WHAT TO PRODUCE ▸
How many lines in the data below contain the string "round"? Answer with the number only.

[RECORDS TO PROCESS — start]

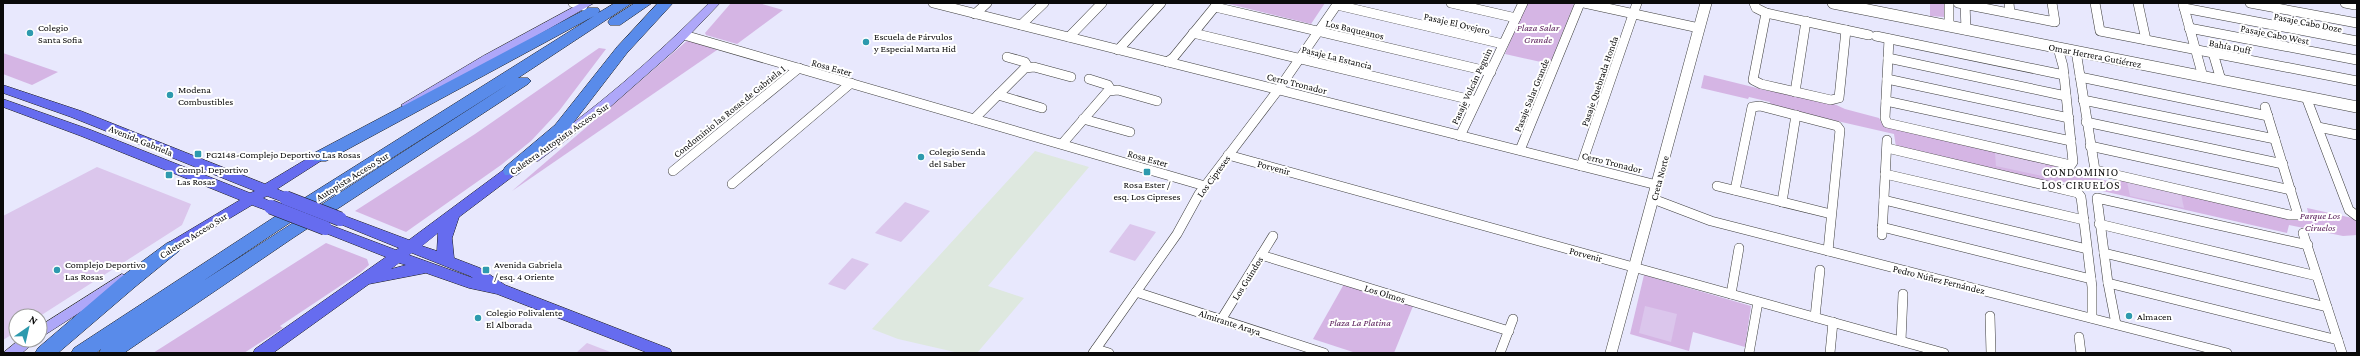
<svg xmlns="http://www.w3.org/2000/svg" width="2360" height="356" font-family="'Crimson Pro',serif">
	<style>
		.industrial { fill: #dee8df }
		.green { fill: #d5b5e4 }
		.pitch { fill: #dbc6ec }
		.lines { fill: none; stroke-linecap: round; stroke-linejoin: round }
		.minor-casing { stroke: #3d3d3d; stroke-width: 10 }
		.tertiary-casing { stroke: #3d3d3d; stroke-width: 12 }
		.secondary-casing { stroke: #2c2c2c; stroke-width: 1 }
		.primary-casing { stroke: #1b1b1b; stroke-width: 1 }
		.motorway-casing { stroke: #1b1b1b; stroke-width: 1 }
		.minor { stroke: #fff; stroke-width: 9 }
		.tertiary { stroke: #fff; stroke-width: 11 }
		.secondary { fill: #aea7f9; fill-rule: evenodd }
		.primary { fill: #666cef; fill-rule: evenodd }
		.motorway { fill: #598bea; fill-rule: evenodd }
		.primary-bridge-casing { stroke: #1b1b1b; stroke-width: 15; stroke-linecap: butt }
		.primary-bridge { stroke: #666cef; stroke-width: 14 }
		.poi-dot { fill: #2d9aae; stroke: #fff; stroke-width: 1.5 }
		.labels { text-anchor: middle; stroke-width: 4; stroke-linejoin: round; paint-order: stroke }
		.street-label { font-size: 10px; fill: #0a0a0a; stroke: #fff }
		.poi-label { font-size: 10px; fill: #0a0a0a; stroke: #fff; text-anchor: start }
		.park-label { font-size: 10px; font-style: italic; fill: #5b205b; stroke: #fff }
		.neighbourhood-label { font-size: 11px; letter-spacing: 1px; fill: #0a0a0a; stroke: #fff }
	</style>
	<rect width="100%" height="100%" fill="#e8e8fd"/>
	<!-- industrial -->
	<path class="industrial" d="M1035 151 1089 167 988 286 1024 298 977 353H959L898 339 872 329Z"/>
	<!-- green -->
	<g class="green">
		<path d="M731 3H759L783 10 737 44 706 35 705 33Z"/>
		<path d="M1225 3H1325L1311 24Z"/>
		<path d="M1526 3 1574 4 1550 64 1505 54Z"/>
		<path d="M1930 3 1944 4V17L1930 16Z"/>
		<path d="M688 40 717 50 512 191Z"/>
		<path d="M599 48 606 49 559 111 531 141 501 165 406 232 355 211 475 134Z"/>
		<path d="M3 53 58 72 32 85 3 74Z"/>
		<path d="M1704 75 1769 91V89L1832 103 1845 109 1879 118 1882 123 2055 164 2056 169 2117 183 2116 177 2301 218 2309 216 2307 208 2357 219V235L2343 236 2289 225 2287 233 2063 182 2060 185 1896 147 1894 134 1771 106 1770 102 1749 97 1748 99 1701 88Z"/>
		<path d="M326 243 367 259 369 265 361 272 280 326 283 328 244 353H153Z"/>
		<path d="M1644 275 1751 306 1745 347 1693 332 1689 351 1630 334Z"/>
		<path d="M1344 284 1413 306 1394 353H1356L1313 339Z"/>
	</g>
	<!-- pitch -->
	<g class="pitch">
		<path d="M1995 153 2045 164 2047 177 1996 166Z"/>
		<path d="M97 167 191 204 182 225 40 316H16V332L3 340V216Z"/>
		<path d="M2127 182 2181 194 2184 208 2130 196Z"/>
		<path d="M905 202 930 211 901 242 875 233Z"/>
		<path d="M1130 224 1156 232 1135 261 1109 252Z"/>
		<path d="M852 258 869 264 845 290 828 284Z"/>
		<path d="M1645 306 1677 314 1671 342 1639 333Z"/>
		<path d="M587 343 613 353H576Z"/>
	</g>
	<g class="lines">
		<!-- minor casing -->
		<g class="minor-casing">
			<g id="minor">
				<path d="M573 3 583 6"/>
				<path d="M933 3 1657 185"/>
				<path d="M1451 3 1516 18"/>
				<path d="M1584 3 1699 28"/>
				<path d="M1754 3 1756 8 1766 13 1869 35"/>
				<path d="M1949 3V26"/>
				<path d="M1958 3 2055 22 2052 3"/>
				<path d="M1965 3 1966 30"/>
				<path d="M2009 3 2010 13"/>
				<path d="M2095 3 2100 31 2357 81"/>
				<path d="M2138 3 2146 40"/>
				<path d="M2250 3 2357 23"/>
				<path d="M2345 3 2355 5"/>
				<path d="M2183 4 2203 77"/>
				<path d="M1337 5 1503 44"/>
				<path d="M1215 7 1491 72"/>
				<path d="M2184 8 2357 41"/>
				<path d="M1766 13 1753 80 1761 84 1831 100 1839 98 1846 30"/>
				<path d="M975 14 987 3"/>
				<path d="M1021 25 1044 3"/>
				<path d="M2189 28 2357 60"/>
				<path d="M1193 33 1476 101"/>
				<path d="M684 35 1205 186"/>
				<path d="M1876 36 2064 75"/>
				<path d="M1069 37 1102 3"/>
				<path d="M1889 39 1885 118 1887 123 2071 165 2073 162 2063 66 2058 48"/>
				<path d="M1118 50 1161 3"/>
				<path d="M2076 51 2095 170 2290 215H2298L2265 107"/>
				<path d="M2213 53 2221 80"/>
				<path d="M1007 57 1025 62 1028 67"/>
				<path d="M1888 58 2066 96"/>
				<path d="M1167 62 1173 58 1218 3"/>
				<path d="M2080 77 2268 116"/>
				<path d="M1089 79 1108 85 1111 90"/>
				<path d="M1887 79 2069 118"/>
				<path d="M1795 92 1806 21"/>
				<path d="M998 95 1042 108"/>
				<path d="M2306 97 2349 210 2357 216"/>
				<path d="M2083 100 2275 139"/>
				<path d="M1886 101 2071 141"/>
				<path d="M974 119 1025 68 1034 67 1071 77"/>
				<path d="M1083 119 1130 132"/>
				<path d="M2086 122 2283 164"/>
				<path d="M2318 127 2357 135"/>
				<path d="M1460 136 1523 3"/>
				<path d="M1062 144 1108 91 1118 90 1157 101"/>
				<path d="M2090 146 2291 190"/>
				<path d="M1887 148 2078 193 2081 197 2092 287V318"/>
				<path d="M1520 150 1580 3"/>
				<path d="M1228 155 1944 353"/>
				<path d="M1581 166 1637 3"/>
				<path d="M673 171 799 68"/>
				<path d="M1885 174 2084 220"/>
				<path d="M732 184 851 83"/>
				<path d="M1717 186 1831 214"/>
				<path d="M1735 190 1752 107 1760 106 1837 126 1840 130 1828 251"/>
				<path d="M1653 199 1711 221 2227 353"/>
				<path d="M1884 200 2087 249"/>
				<path d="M1782 202 1796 115"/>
				<path d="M2099 224 2317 276"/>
				<path d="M1882 227 2091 279"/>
				<path d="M2303 233 2342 353"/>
				<path d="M1882 235 1887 140"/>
				<path d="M2104 253 2327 307"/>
				<path d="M1261 255 1509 331"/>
				<path d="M2108 283 2338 340"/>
				<path d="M1136 292 1324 353"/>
				<path d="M1731 294 1739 248"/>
				<path d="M1990 316 1991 353"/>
				<path d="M1815 317 1820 270"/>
				<path d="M1221 320 1273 236"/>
				<path d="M2116 324 2108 283 2097 198 2308 245"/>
				<path d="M2079 337 2081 353"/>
				<path d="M1901 341 1903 294"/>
				<path d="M1096 349 1109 353"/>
				<path d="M1093 353 1177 234 1199 194 1278 90 1338 3"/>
				<path d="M1500 353 1513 319"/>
				<path d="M1749 353 1758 302"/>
				<path d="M1830 353 1833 322"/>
			</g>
		</g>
		<!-- tertiary casing -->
		<g class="tertiary-casing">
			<g id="tertiary">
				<path d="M1833 3 2357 107"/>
				<path d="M1611 353 1706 3"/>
			</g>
		</g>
		<!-- secondary casing -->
		<g class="secondary-casing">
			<g id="secondary">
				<path d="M581 3H594L411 108 407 109 401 105 483 56Z"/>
				<path d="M709 3H720L677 48 610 107 538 161H528L527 158 528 155C594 111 653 59 709 3Z"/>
				<path d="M122 274 127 276 129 279 127 282 40 338V326Z"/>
				<path d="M19 340H37L22 353H3Z"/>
			</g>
		</g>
		<!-- primary casing -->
		<g class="primary-casing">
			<g id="primary">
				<path d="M3 85 81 111 265 184 315 154H325L327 157 277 189 291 195 293 198 291 201 286 203 267 196 263 198 276 204 278 207 276 210 271 212 252 205 173 252 168 251 166 247 168 243 240 200 81 136 3 107V99L91 130 250 193 255 191 71 117 3 93Z"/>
				<path d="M511 167 518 171 516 174 459 217 452 238 454 258 480 268 505 285 670 349 672 353H648L497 294 469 288 426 273 369 284 273 353H253L255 349 386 257 320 231 318 228 320 225H330L396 250 399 248 335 222 333 219 335 216H345L409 240 506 168ZM438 233 437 251 422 246ZM412 253 470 276 473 278 409 255ZM399 263 406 265 391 269Z"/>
			</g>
		</g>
		<!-- motorway casing -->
		<g class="motorway-casing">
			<g id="motorway">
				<path d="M615 3H632L518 78H528L531 81 528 84 293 238 124 353H99L101 349 96 353H71L74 348 279 214 594 16 326 161H314L312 157 314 153 588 8H598L600 11 598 13ZM510 83 203 281 291 222Z"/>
				<path d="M635 3H652L620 25H610L608 22 610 19Z"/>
				<path d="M658 3H673L627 53 567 131 517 175H505L503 171 505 167 555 125 617 47Z"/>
				<path d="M173 241 179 243 182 247 179 251 135 287 58 353H35L38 348 121 277 167 243Z"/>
			</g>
		</g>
		<!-- minor -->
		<use href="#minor" class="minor"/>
		<!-- tertiary -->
		<use href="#tertiary" class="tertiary"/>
		<!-- secondary -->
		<use href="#secondary" class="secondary"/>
		<!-- primary -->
		<use href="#primary" class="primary"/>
		<!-- motorway -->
		<use href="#motorway" class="motorway"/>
		<!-- primary-bridge casing -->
		<g class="primary-bridge-casing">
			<g id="primary-bridge">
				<path d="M286 198 340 219"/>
				<path d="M271 207 325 228"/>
			</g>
		</g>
		<!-- primary-bridge -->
		<use href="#primary-bridge" class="primary-bridge"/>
	</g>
	<!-- markers -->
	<g class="poi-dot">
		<circle cx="30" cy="33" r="4"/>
		<circle cx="866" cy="42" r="4"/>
		<circle cx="170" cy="95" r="4"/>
		<rect x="194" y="150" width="8" height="8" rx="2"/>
		<circle cx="921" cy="157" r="4"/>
		<rect x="1143" y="168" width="8" height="8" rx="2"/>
		<rect x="165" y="171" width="8" height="8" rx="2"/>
		<circle cx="57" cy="270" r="4"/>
		<rect x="482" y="266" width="8" height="8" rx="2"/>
		<circle cx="2129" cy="316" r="4"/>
		<circle cx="478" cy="318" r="4"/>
	</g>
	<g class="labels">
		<!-- street labels -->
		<g class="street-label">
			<text transform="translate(2308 22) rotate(11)" y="4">Pasaje Cabo Doze</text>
			<text transform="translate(1457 23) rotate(13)" y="4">Pasaje El Ovejero</text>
			<text transform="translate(1355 29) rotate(13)" y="4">Los Baqueanos</text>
			<text transform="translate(2275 34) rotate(11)" y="4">Pasaje Cabo West</text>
			<text transform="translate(2230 46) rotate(11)" y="4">Bahía Duff</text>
			<text transform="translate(2095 55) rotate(11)" y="4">Omar Herrera Gutiérrez</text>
			<text transform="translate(1337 57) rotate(14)" y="4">Pasaje La Estancia</text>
			<text transform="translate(832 67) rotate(16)" y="4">Rosa Ester</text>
			<text transform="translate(1599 81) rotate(-71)" y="4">Pasaje Quebrada Honda</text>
			<text transform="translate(1297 83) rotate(14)" y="4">Cerro Tronador</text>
			<text transform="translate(1471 86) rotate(-65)" y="4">Pasaje Volcán Peguin</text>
			<text transform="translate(1531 95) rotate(-68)" y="4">Pasaje Salar Grande</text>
			<text transform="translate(729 111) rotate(-39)" y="4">Condominio las Rosas de Gabriela 1</text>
			<text transform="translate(559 138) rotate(-35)" y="4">Caletera Autopista Acceso Sur</text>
			<text transform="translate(141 140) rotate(22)" y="4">Avenida Gabriela</text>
			<text transform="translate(1148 158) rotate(16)" y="4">Rosa Ester</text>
			<text transform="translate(1612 162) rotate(14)" y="4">Cerro Tronador</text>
			<text transform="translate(1274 167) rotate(15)" y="4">Porvenir</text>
			<text transform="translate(352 176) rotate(-32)" y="4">Autopista Acceso Sur</text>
			<text transform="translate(1213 176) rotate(-54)" y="4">Los Cipreses</text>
			<text transform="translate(1659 178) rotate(-75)" y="4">Creta Norte</text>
			<text transform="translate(193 235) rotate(-32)" y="4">Caletera Acceso Sur</text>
			<text transform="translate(1586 254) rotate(15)" y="4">Porvenir</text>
			<text transform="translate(1247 278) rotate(-58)" y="4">Los Guindos</text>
			<text transform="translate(1939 279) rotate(14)" y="4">Pedro Núñez Fernández</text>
			<text transform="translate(1385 293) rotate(17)" y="4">Los Olmos</text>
			<text transform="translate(1230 322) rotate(18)" y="4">Almirante Araya</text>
		</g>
		<!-- poi labels -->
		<g class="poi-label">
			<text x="38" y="31">Colegio<tspan x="38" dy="12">Santa Sofia</tspan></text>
			<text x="874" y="40">Escuela de Párvulos<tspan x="874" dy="12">y Especial Marta Hid</tspan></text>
			<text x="178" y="93">Modena<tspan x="178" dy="12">Combustibles</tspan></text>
			<text x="929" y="155">Colegio Senda<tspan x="929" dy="12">del Saber</tspan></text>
			<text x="206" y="158">PG2148-Complejo Deportivo Las Rosas</text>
			<text x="177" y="173">Compl. Deportivo<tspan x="177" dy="12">Las Rosas</tspan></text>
			<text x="1147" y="188" text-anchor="middle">Rosa Ester /<tspan x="1147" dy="12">esq. Los Cipreses</tspan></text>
			<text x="65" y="268">Complejo Deportivo<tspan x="65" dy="12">Las Rosas</tspan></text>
			<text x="494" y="268">Avenida Gabriela<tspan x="494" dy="12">/ esq. 4 Oriente</tspan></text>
			<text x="486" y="316">Colegio Polivalente<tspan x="486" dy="12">El Alborada</tspan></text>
			<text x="2137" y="320">Almacen</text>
		</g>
		<!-- park labels -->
		<g class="park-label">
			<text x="1538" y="31">Plaza Salar<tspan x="1538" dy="12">Grande</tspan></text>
			<text x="2320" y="219">Parque Los<tspan x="2320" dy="12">Ciruelos</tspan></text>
			<text x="1360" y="326">Plaza La Platina</text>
		</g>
		<!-- neighbourhood labels -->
		<g class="neighbourhood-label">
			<text x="2081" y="176">CONDOMINIO<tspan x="2081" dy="13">LOS CIRUELOS</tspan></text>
		</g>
	</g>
	<!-- border -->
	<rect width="2360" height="356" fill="none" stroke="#0a0a0a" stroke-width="8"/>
	<!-- north arrow -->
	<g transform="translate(28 328) rotate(34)"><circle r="19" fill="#ffffff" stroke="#9d9d9d"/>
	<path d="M0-3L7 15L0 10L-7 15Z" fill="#2d9aae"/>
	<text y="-6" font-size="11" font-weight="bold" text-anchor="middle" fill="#0a0a0a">N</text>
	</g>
</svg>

[RECORDS TO PROCESS — finish]

FINISHED EXERCISE ▸
2